I gruppi di aziende non sono l’unico tipo di mining pool esistente al momento. La Cina controlla circa il 60-75% della rete di mining secondo David Fragale, cofondatore di Atonomi. Al momento ci sono oltre 1.500 criptovalute disponibili, spiega. Tutte queste alt-coin sono nate grazie al Bitcoin che offriva vari “gusti”, metodi efficaci per ottenere approvazione e per incentivare la partecipazione all’ecosistema.

“Sebbene le criptovalute siano ancora all’inizio, è importante per innovatori e governi, compresi gli enti regolatori, collaborare ed adottare lo schema giusto per supportare la crescita e la sicurezza del movimento delle criptovalute”.

Il costo del mining continua a salire

Il problema della sicurezza non è l’unico rischio per i miner minori. Sebbene molti fan continuino a svolgere attività di mining da casa, il costo dell’attrezzatura e dell’utilizzo energetico è schizzato.

Secondo alcune notizie, le vendite e i prezzi delle unità di elaborazione grafica (GPU) sono andati alle stelle negli ultimi anni poiché i cripto-miner le hanno arraffate per creare delle server farm. Secondo Computerworld, che cita le ultime statistiche di Gartner sugli utili delle vendite di GPU che vengono usate come schede aggiuntive per PC, negli ultimi tre anni, gli utili dei produttori sono quasi raddoppiati passando da 2,7 miliardi di dollari a 4,7 miliardi. Per le GPU utilizzate nei centri di dati, i profitti dei produttori di chip sono schizzati alle stelle, passando da 168 milioni di dollari del 2015 a 1,1 miliardi di dollari.

Ma è forse più proibitivo l’aumento del costo per l’elettricità necessaria a far funzionare l’attrezzatura. Con l’aumento della complessità delle blockchain alla base delle singole valute digitali, serve sempre più potenza di elaborazione - e quindi più elettricità - per convalidare le transazioni. MarketWatch, facendo riferimento all’indice Bitcoin Energy Consumption, spiega che “l’utilizzo energetico globale di tutto il mining di Bitcoin è già equivalente all’assorbimento di energia dello stato della Danimarca, che ha una popolazione di 5,7 milioni, e alla fine raggiungerà quello del Bangladesh, un paese con 163 milioni di abitanti”.

##########

ISTRUZIONI
1 – Elenca tutti i paesi nominati nel brano sul mining di criptovalute.
2 – Nel brano sul mining di criptovalute, quante criptovalute risultano disponibili al momento secondo David Fragale?
3 – Prosegui il brano sul mining di criptovalute a partire dal punto in cui si interrompe.

Voci memorizzate
##########

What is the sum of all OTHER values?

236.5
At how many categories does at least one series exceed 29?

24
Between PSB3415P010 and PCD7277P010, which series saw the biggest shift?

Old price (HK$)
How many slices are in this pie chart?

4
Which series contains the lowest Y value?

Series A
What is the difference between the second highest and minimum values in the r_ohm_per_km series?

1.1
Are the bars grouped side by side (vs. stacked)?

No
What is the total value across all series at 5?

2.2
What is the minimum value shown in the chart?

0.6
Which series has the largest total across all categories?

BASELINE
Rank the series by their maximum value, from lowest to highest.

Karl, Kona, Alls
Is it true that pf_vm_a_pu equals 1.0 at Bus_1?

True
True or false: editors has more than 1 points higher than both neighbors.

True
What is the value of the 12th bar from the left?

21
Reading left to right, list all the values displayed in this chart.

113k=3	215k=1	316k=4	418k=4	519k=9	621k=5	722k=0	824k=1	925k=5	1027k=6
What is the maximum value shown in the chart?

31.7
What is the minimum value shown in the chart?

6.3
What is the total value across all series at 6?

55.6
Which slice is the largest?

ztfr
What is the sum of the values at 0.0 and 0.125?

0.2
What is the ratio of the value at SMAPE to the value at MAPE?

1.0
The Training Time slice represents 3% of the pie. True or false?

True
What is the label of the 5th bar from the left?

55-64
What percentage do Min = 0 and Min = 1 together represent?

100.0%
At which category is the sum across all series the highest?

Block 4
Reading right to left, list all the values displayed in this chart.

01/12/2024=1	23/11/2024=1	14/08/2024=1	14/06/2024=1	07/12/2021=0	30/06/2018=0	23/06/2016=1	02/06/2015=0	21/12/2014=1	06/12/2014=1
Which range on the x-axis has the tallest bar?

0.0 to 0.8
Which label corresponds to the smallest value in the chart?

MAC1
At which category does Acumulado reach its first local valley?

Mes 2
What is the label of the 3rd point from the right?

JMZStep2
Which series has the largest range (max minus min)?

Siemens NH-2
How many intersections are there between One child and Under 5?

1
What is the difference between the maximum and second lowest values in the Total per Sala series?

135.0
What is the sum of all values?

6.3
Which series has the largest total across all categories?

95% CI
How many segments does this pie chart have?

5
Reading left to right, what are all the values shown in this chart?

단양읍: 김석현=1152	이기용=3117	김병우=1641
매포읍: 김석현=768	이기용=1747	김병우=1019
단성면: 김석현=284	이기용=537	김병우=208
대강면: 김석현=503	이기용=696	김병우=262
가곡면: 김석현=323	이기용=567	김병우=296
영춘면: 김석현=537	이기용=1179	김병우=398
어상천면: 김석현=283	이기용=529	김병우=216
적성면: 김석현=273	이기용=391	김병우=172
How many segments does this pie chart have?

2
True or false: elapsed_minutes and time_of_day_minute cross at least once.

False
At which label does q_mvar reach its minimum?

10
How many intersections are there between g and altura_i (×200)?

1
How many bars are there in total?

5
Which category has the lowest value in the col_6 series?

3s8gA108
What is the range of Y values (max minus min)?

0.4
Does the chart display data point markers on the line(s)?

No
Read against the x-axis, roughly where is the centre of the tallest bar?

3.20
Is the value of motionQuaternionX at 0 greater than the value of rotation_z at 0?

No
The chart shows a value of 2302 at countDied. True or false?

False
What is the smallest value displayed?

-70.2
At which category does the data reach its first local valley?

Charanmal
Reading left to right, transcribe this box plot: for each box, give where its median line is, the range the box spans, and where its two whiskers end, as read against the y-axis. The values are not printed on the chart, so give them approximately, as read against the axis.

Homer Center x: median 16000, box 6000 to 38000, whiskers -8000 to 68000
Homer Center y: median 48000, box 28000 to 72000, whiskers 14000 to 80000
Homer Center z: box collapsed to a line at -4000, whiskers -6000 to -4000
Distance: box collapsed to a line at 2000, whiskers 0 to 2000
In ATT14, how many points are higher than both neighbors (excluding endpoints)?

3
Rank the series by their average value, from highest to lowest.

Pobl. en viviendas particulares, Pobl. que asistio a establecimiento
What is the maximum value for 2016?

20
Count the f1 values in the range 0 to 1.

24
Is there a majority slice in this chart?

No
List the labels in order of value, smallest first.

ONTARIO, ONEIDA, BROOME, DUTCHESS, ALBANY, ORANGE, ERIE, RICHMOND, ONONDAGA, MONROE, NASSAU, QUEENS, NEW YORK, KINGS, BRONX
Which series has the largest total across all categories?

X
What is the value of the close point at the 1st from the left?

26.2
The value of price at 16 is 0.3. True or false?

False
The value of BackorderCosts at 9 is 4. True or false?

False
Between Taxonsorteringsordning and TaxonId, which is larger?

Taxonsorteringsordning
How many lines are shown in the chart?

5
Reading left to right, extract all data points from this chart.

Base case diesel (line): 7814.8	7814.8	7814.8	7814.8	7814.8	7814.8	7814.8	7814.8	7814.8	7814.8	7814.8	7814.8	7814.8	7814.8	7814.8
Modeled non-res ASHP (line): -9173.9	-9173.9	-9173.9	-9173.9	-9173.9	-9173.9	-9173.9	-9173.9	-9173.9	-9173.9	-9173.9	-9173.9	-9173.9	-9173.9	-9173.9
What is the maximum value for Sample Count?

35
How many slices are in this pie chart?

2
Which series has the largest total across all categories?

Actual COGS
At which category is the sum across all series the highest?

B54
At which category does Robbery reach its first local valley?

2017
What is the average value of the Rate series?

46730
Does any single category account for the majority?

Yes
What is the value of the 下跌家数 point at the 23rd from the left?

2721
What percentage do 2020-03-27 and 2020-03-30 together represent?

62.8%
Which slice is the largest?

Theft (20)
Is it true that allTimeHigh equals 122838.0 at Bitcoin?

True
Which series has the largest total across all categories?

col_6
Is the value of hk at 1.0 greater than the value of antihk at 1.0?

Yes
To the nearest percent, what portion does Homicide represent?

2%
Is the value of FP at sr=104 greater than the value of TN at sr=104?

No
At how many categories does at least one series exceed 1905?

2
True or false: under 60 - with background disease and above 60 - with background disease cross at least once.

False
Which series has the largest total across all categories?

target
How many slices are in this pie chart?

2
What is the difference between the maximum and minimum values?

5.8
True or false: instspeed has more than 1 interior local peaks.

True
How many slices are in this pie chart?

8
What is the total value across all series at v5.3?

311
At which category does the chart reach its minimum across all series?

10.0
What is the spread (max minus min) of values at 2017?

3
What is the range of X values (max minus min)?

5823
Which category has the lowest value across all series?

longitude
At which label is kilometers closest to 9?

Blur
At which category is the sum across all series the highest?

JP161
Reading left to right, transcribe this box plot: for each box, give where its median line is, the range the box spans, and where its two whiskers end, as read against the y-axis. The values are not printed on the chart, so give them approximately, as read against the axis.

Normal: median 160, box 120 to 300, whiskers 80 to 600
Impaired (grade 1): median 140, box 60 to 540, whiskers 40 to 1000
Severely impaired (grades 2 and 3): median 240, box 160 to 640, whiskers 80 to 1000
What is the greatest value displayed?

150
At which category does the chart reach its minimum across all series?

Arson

##########

RISPOSTE
1 – Cina, Danimarca, Bangladesh

2 – Oltre 1.500.

3 –
Al fine di far restare redditizia l’attività, molti miner si stanno trasferendo in posti dove il costo dell’elettricità è più basso. L’economica energia idroelettrica di recente ha reso Svezia e Norvegia mete di interesse, insieme all’Islanda che già da tempo è al centro dell’attenzione dei cripto-miner.

Ma attraversare il globo alla ricerca di posti dove l’energia costa sempre di meno non è necessariamente allettante, né ha molto senso, soprattutto per i miner minori. Secondo uno studio di EliteFixtures, al momento, la Corea del Sud è il paese più costoso per il mining di un singolo Bitcoin, con costi che ammontano a 26.170 dollari a moneta, mentre il Venezuela, dove il costo per token è di soli 531 dollari, è il più economico.

Considerate le statistiche, la crescita dei mining pool ha un certo senso. E sebbene possano lasciare fuori alcuni miner minori, ci sono tanti altri fattori in gioco che rendono il cripto-mining ancora più redditizio per gli operatori più piccoli. Ma se l’economia del mining delle valute digitali smettesse di essere redditizia, o se le regolamentazioni governative dovessero bloccare il modo in cui avvengono attualmente le procedure di mining, sicuramente l’evoluzione del mining di criptovalute prenderà un’altra strada. E come succede con tante altre cose in questo mondo tutto nuovo, l’evoluzione della classe di asset continuerà a realizzarsi poco alla volta.